27 — Dart Aircraft
Dynamic Aero-Reactive Transport
What It Is
DART — Dynamic Aero-Reactive Transport — is Hardin Labs' multi-mission aerospace vehicle platform, designed to operate across the full flight envelope from vertical takeoff and landing through subsonic cruise, supersonic dash, and low-earth orbital insertion, using the integrated capability of Silixon-HS thermal protection, NVRT propulsion, Silixon Solar power, and Silixon Cube avionics within a single airframe. The DART is not a conventional aircraft with a fixed role — it is a reconfigurable aerospace system whose material substrate (entirely Silixon-PDC structural ceramic with Silixon-HS surface panels) and propulsion architecture (NVRT nested-vortex engines) give it a performance envelope unreachable by aluminum or titanium-alloy airframe designs.
Airframe Design
The primary structure is molded Silixon-PDC ceramic composite, formed into a blended-wing-body (BWB) planform that minimizes wave drag at supersonic speed while maximizing internal volume for fuel, payload, and systems. Leading edges are covered with Silixon-HS heat shield tiles rated for sustained flight at Mach 6. The upper wing surface carries integrated Silixon Solar panels for auxiliary power generation during high-altitude cruise. The fuselage skin incorporates Silixon-HT Haze Tiles that provide both structural skin and variable-emissivity thermal control, adjusting their reflectivity to manage the fuselage temperature across the full altitude range from ground-level to orbital insertion. The HSI hand-screen input system covers the entire cockpit interior, replacing all physical switches and displays with gesture-controlled holographic interfaces driven by the HIG system.

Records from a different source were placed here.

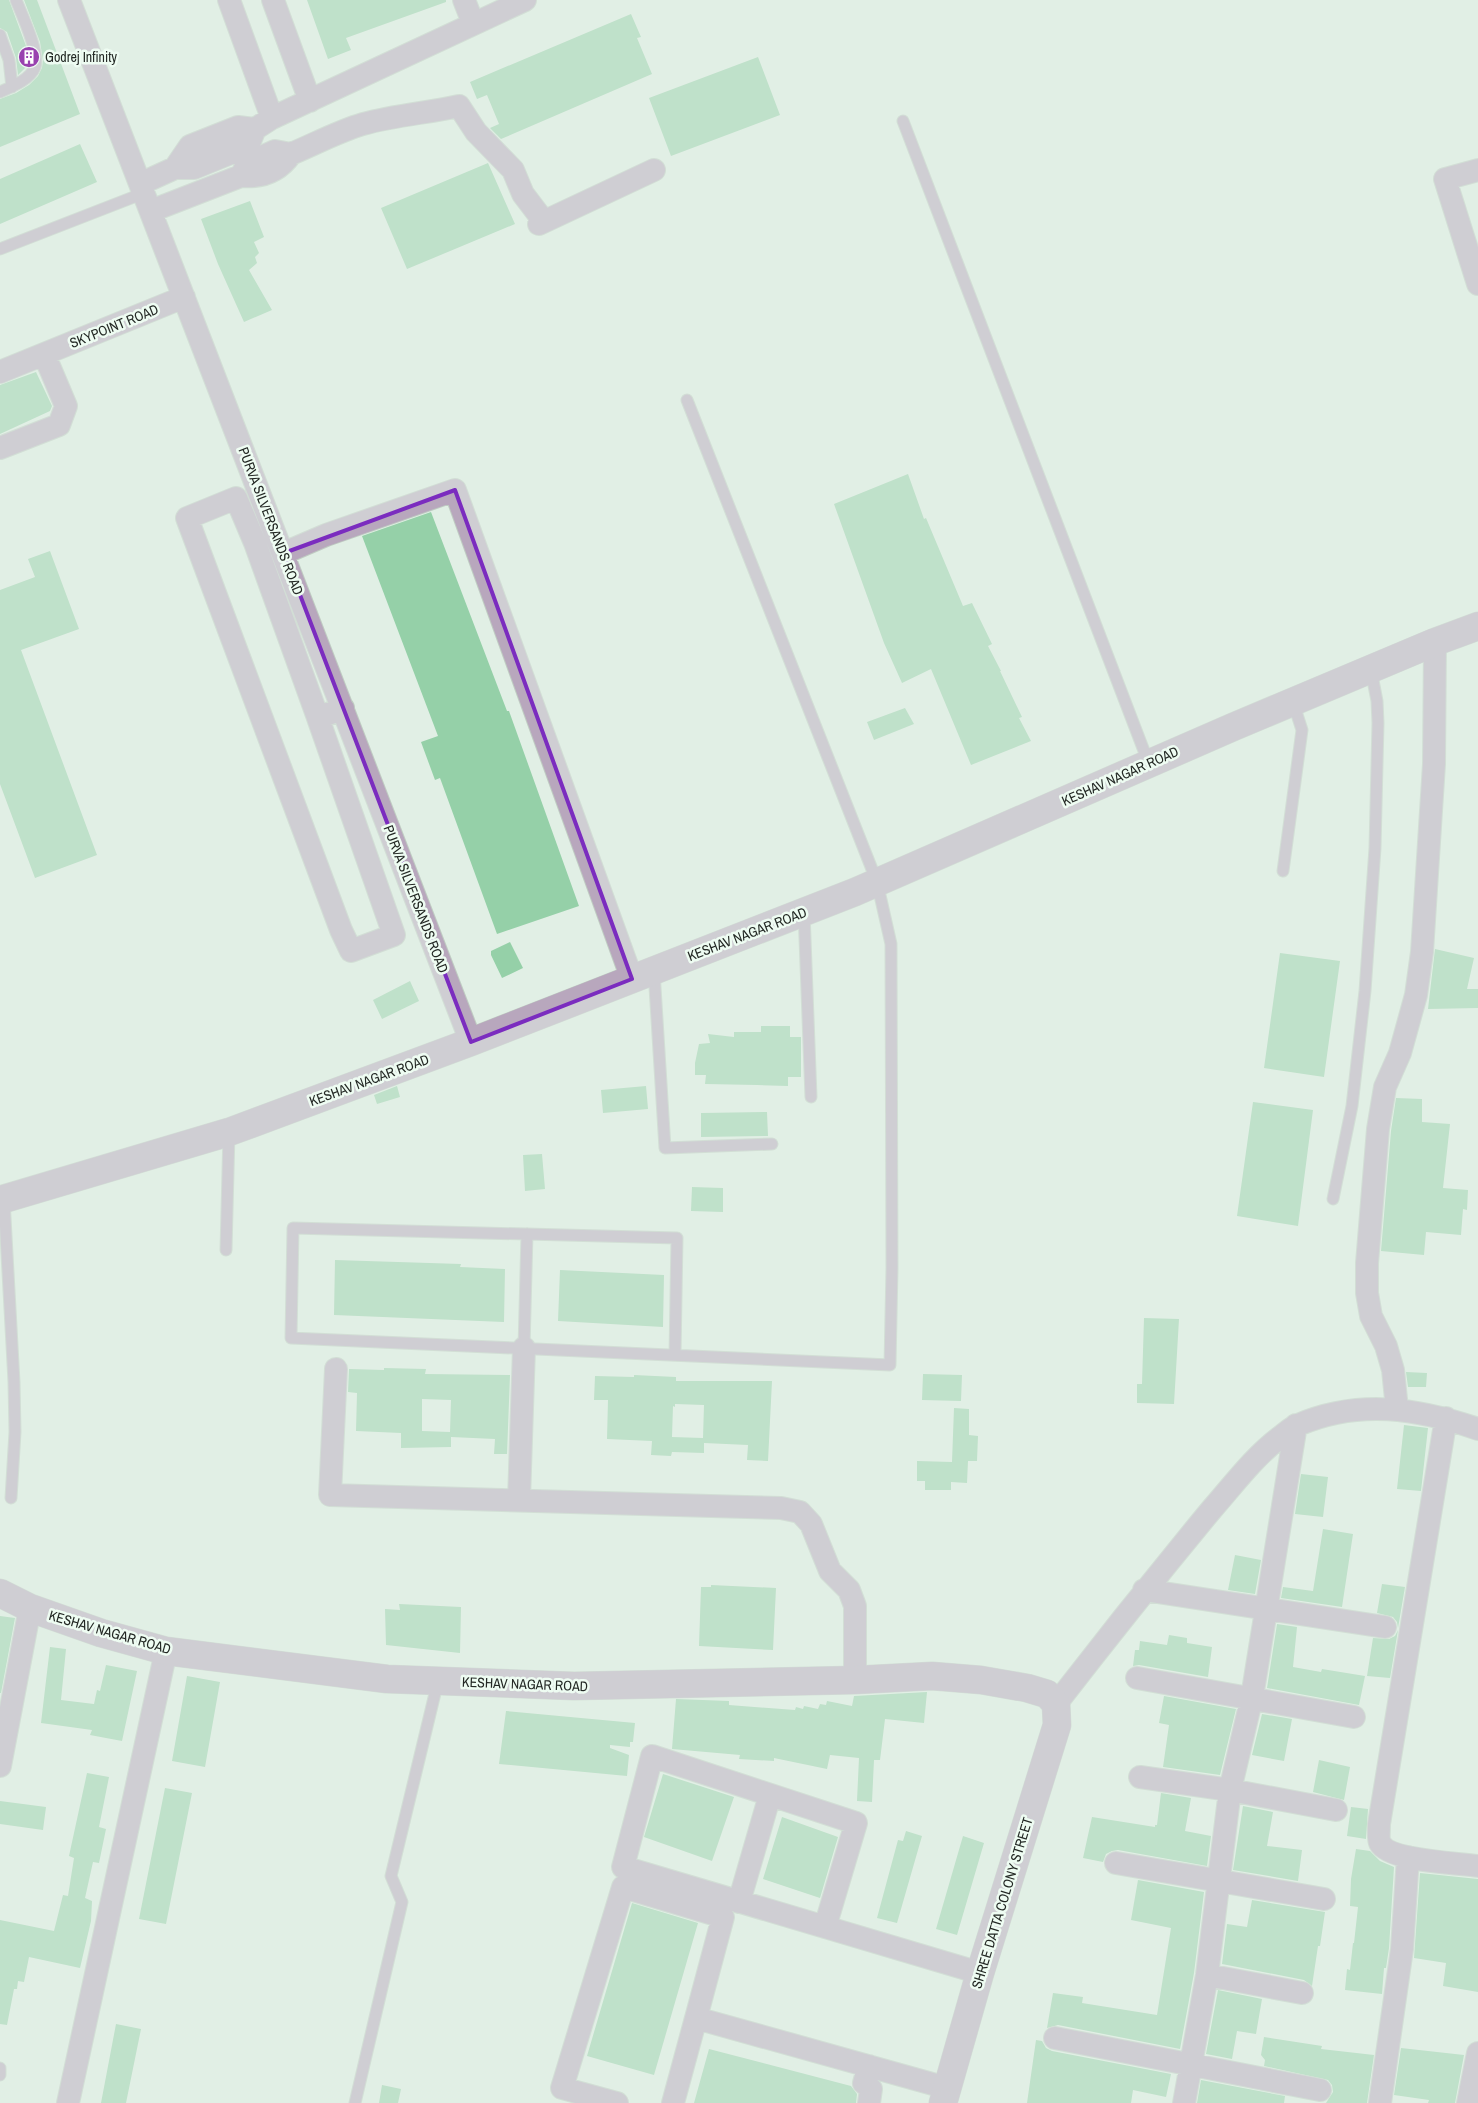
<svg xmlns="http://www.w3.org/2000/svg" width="1478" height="2103" font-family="'Archivo Narrow',sans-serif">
<rect width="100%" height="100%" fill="#e1efe5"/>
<path fill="#95d0a8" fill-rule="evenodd" d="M0,0H9L26,46L28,65L18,75L16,58L7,32L0,28Z
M24,0H37L80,114L0,147V99L16,93L29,85L38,76L42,68L43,60L40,42Z
M307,0H446V2L346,38L351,50L328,59Z
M631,14L641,37L637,38L652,74L501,139L490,128L499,124L487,95L477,99L470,82Z
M758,57L780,115L671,156L649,98Z
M80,144L97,182L0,224V179Z
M488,163L515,224L407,269L381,208Z
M250,201L264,237L254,242L259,253L255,257L257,263L249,270L272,310L244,322L218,264L201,219Z
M36,372L52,406L50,411L0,434V385Z
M908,474L924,519L926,518L963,606L972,603L992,644L988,646L1001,671H1000L1022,717L1019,718L1031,741L971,765L931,669L902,683L884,643L834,504Z
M431,512L507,711H509L579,906L497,934L440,778L435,780L421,742L438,736L362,536Z
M50,551L79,629L21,650L97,855L35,878L0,784V590L35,577L28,559Z
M905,708L914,724L874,740L867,722Z
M510,942L523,968L502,978L491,955V951Z
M1435,949L1474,958L1467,989H1478V1008L1428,1009Z
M1280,953L1340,961L1324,1077L1264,1068Z
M410,981L419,1001L382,1019L373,1000Z
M761,1026H790V1037H801V1077H788V1086L757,1085L705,1084L706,1075H695V1063L699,1044L710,1043L708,1034L734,1037V1032H761Z
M397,1086L400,1097L377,1104L374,1095Z
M646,1086L648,1109L603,1113L601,1090Z
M1396,1098L1422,1099V1122L1450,1124L1443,1188L1468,1190L1467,1210L1463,1209L1461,1235L1426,1232L1424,1255L1381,1251L1391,1131Z
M1253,1102L1313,1110L1298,1226L1237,1216Z
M767,1112L768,1136L701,1137V1113Z
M542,1154L545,1189L525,1191L523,1155Z
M692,1187L723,1188V1212L691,1211Z
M335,1260L461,1264L460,1267L505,1269L504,1322L334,1315Z
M560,1270L664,1275L663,1327L558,1321Z
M1144,1318L1179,1319L1174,1404L1137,1403V1384H1142Z
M384,1368L426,1369L425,1374L510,1375L507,1454H494L495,1439L451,1437V1447L401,1448V1433L356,1431L357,1393L348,1392L349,1369L384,1370ZM422,1399L451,1400L450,1432L422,1431Z
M1406,1372L1427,1373L1426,1387H1408Z
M923,1374L962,1375L961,1401L922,1400Z
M634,1375L676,1377V1381H772L768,1461L747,1460L748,1445L704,1443V1453L672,1452L671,1456L651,1455L652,1441L607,1439L608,1400H594L595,1376L634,1377ZM675,1404L704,1405L703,1438L672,1437L673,1406L675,1407Z
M954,1408L969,1409V1435L978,1436L977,1461H968L967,1483L951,1482V1490H925V1481H917V1461L952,1462Z
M1404,1425L1428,1428L1421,1491L1397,1489Z
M1301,1474L1328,1477L1323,1517L1295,1514Z
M1323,1529L1353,1534L1342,1607L1281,1598L1283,1587L1313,1591Z
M1235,1555L1261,1560L1255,1594L1228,1590Z
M1382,1584L1405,1587L1398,1628L1397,1622L1393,1617L1377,1613Z
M711,1585L776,1588L773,1650L699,1646L701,1587H711Z
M399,1604L461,1607L460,1653L386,1645L385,1609L400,1610Z
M0,1616L15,1618L1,1693H0Z
M1277,1624L1297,1627L1293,1667L1321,1672L1322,1669L1365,1676L1359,1705L1267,1688Z
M1398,1630L1390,1678L1367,1676L1373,1638L1389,1639L1395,1636Z
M1169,1635L1187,1638V1643L1212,1647L1208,1677L1139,1665L1133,1666L1135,1650H1139L1140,1641L1167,1645Z
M50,1647L66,1649L61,1700L94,1704L97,1690L100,1691L106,1665L137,1671L122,1741L90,1735L92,1730L41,1723Z
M187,1676L220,1682L205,1767L172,1761Z
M927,1692L924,1723L885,1719L880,1760H874L872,1802L857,1801L859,1758L830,1755L827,1769L774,1758V1761L739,1759L740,1755L672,1749L676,1699L729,1701V1705L795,1710L796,1707L803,1709L804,1706L818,1709L820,1704L826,1705L827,1701L852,1706L854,1696Z
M1164,1696L1236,1709L1220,1775L1163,1767L1169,1725L1159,1723Z
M506,1711L635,1723L633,1742H630V1747L610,1745V1748L629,1755L627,1776L499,1764Z
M1262,1714L1292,1719L1284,1761L1252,1755Z
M1319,1760L1350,1767L1344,1800L1313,1792Z
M87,1773L109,1777L99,1827L106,1829L99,1863L93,1862L85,1898L92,1901L91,1921L80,1968L29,1957L24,1982L18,1981L17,1989H14L7,2025L0,2024V1920L54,1931L63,1895L68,1896L74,1858L69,1856Z
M663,1774L734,1797L712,1861L644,1837Z
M165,1788L192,1793L166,1924L139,1919Z
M1161,1793L1191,1798L1185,1831L1211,1836L1207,1866L1118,1850L1112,1851L1106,1854L1103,1862L1083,1858L1092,1817L1155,1827V1825H1157Z
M0,1801L46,1807L43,1830L0,1824Z
M1243,1806L1273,1812L1267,1846L1302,1850L1298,1881L1233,1870Z
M1351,1807L1368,1809L1366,1839L1347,1836Z
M782,1817L838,1837L820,1898L763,1879Z
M906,1831L922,1836L897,1923L877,1918L898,1840L903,1841Z
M963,1836L984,1843L957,1935L936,1929Z
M1356,1849L1370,1851L1380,1861L1394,1867L1389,1948L1386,1968H1384L1382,1994L1345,1990L1347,1969L1350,1970L1353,1943H1354L1358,1907L1350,1906L1351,1879Z
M1420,1873L1478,1879V1992L1443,1986L1446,1963L1414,1958Z
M1138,1880L1204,1892L1194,1973L1180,2049L1058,2025L1047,2028L1053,1993L1083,1997L1082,2003L1157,2015L1171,1928L1131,1920Z
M1252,1900L1325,1912L1320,1946H1318L1312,1986L1304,1980L1222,1964L1227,1924L1247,1927Z
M632,1903L698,1923L654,2075L587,2056Z
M1218,1990L1262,1999L1256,2034L1237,2031L1232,2059L1206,2054Z
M116,2024L141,2029L126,2103H101Z
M1264,2037L1322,2046L1321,2049L1374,2055L1367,2103H1326L1333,2092L1332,2085L1328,2080L1264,2066L1265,2060L1261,2055Z
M1036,2040L1042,2041L1046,2048L1052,2051L1171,2074L1166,2097L1133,2090L1131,2103H1027Z
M1401,2048L1464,2055L1455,2103H1428L1429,2100L1394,2095Z
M709,2049L851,2086L857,2094L856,2103H694Z
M1201,2080L1285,2096L1284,2103H1197Z
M382,2085L401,2089L398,2103H379Z"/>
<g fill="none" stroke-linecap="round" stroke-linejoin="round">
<g stroke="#bfcbc2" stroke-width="13">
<path id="service" d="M0,35L9,60L12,87
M0,92C11,87 30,80 35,67C40,53 22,15 16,0
M903,121L1149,764
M0,249L144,193
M1283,871L1302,730L1293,702
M804,912L811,1097
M654,971L665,1148L772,1144
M4,1199L14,1382L15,1432L11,1498
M1333,1199L1352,1106L1365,991L1375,848L1378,723L1377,701L1371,670
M226,1250L229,1132
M524,1348L527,1234
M675,1355L677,1238L293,1228L291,1338L890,1365L892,1268L891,944L877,882L687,400
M0,2068V2075
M355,2103L402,1902L391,1876L438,1681"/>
</g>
<g stroke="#bfcbc2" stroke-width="24">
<path id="minor" d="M69,0L471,1042
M229,0L272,118
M273,0L310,101
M464,0L473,23
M291,154C315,144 339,131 363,124C395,115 427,113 459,106L476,132L513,170L523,194L542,219L539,224L654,170
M175,168L190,146L238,127L255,129
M1478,170L1445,179L1478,284
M140,184L175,168H194L248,146L255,129L272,118L525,0
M151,211L241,176C262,178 279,171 291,154L275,151L248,163L241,176
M0,372L184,297
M0,448L59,425L66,406L44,354
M284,553L326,535L455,490L632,979
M318,718L394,935L351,951L341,930L187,518L236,498L255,543L318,718L343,708
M336,1369L330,1495L781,1508L800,1512L811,1524L830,1571L849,1590L855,1606V1680
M1397,1409L1393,1370L1386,1346L1371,1316L1367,1293V1263L1378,1129L1385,1087L1400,1053L1416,995L1422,952L1434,764L1435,642
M1446,1418L1379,1824C1379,1829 1378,1839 1380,1843C1389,1861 1459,1863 1478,1866
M519,1500L524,1348
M1144,1590L1385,1627
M1137,1678L1354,1717
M1056,1704C1107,1638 1159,1573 1212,1509C1234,1484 1253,1458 1279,1438C1285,1434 1291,1427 1298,1425C1359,1399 1417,1408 1478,1429
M0,1766L30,1608
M1140,1777L1230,1790L1336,1810
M1116,1863L1324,1899
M739,1902L770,1795
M825,1927L856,1823L652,1756L623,1867L980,1973
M1207,1975L1302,1993
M1055,2038L1320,2090
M68,2103L166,1651
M617,2103L562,2088L623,1887L723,1917L696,2018L947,2088
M673,2103L696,2018
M869,2103L871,2089L864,2083L869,2066
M1184,2103L1207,1975L1230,1790L1252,1697L1296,1425
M1380,2103L1402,1949L1408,1857
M1468,2103L1478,2053"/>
</g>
<g stroke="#bfcbc2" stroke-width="29">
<path id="tertiary" d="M0,1200L229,1132L471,1042L855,892L1233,727L1435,642L1478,626
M0,1593L30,1608L101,1633L166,1651L387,1679L574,1686L855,1680L932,1676L981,1680L1027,1688L1047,1694L1056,1704L1057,1725L980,1973L943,2103"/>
</g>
<use href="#service" stroke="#b8a7bd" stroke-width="11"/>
<use href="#minor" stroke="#b8a7bd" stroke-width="22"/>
<use href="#tertiary" stroke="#b8a7bd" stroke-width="28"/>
</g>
<path d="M0 0H1478V2103H0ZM455,490L632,979L471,1042L284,553Z" fill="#e1efe5" fill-opacity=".55" fill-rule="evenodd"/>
<path fill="none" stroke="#7b2cbf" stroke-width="4" stroke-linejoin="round" d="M455,490L632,979L471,1042L284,553Z"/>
<defs>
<g id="building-disc" transform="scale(1.125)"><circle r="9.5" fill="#9942af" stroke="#eefcf2"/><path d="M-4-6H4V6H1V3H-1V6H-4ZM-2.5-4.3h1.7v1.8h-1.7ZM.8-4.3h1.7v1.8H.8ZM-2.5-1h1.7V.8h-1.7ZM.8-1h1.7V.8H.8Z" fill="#fff"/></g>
</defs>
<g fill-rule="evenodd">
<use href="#building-disc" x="29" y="57"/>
</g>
<g text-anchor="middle" stroke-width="5" stroke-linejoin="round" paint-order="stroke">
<g font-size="14" fill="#232824" stroke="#eefcf2" text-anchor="start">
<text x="45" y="62">Godrej Infinity</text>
</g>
<g font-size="14" fill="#232824" stroke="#eefcf2">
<text transform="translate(114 326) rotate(-22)" y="5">SKYPOINT ROAD</text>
<text transform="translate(271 521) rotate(69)" y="5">PURVA SILVERSANDS ROAD</text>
<text transform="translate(1120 776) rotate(-24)" y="5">KESHAV NAGAR ROAD</text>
<text transform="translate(416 899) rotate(69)" y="5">PURVA SILVERSANDS ROAD</text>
<text transform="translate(747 934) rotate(-21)" y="5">KESHAV NAGAR ROAD</text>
<text transform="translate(369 1080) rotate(-20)" y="5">KESHAV NAGAR ROAD</text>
<text transform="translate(110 1632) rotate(16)" y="5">KESHAV NAGAR ROAD</text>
<text transform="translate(525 1684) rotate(2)" y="5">KESHAV NAGAR ROAD</text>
<text transform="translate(1002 1903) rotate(-73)" y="5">SHREE DATTA COLONY STREET</text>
</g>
</g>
</svg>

Propulsion and Performance
Three NVRT engines are installed: one centerline engine for primary thrust and two wing-mounted engines for yaw and roll vector control. C10 endothermic fuel provides the primary propellant, with Biomethixon Fuel available for atmospheric loiter. The avionics system — SIP processor, Silixon Cube, and GNDS storage — provide autonomous flight capability, threat avoidance, and real-time mission planning within the ceramic-sealed computing core. Estimated performance parameters include: Mach 6+ top speed at altitude; VTOL takeoff mass of 15,000 kg; range of 12,000 km at Mach 2 cruise; and a Low Earth Orbit insertion capability carrying a 500 kg payload when equipped with the upper-stage rocket kit.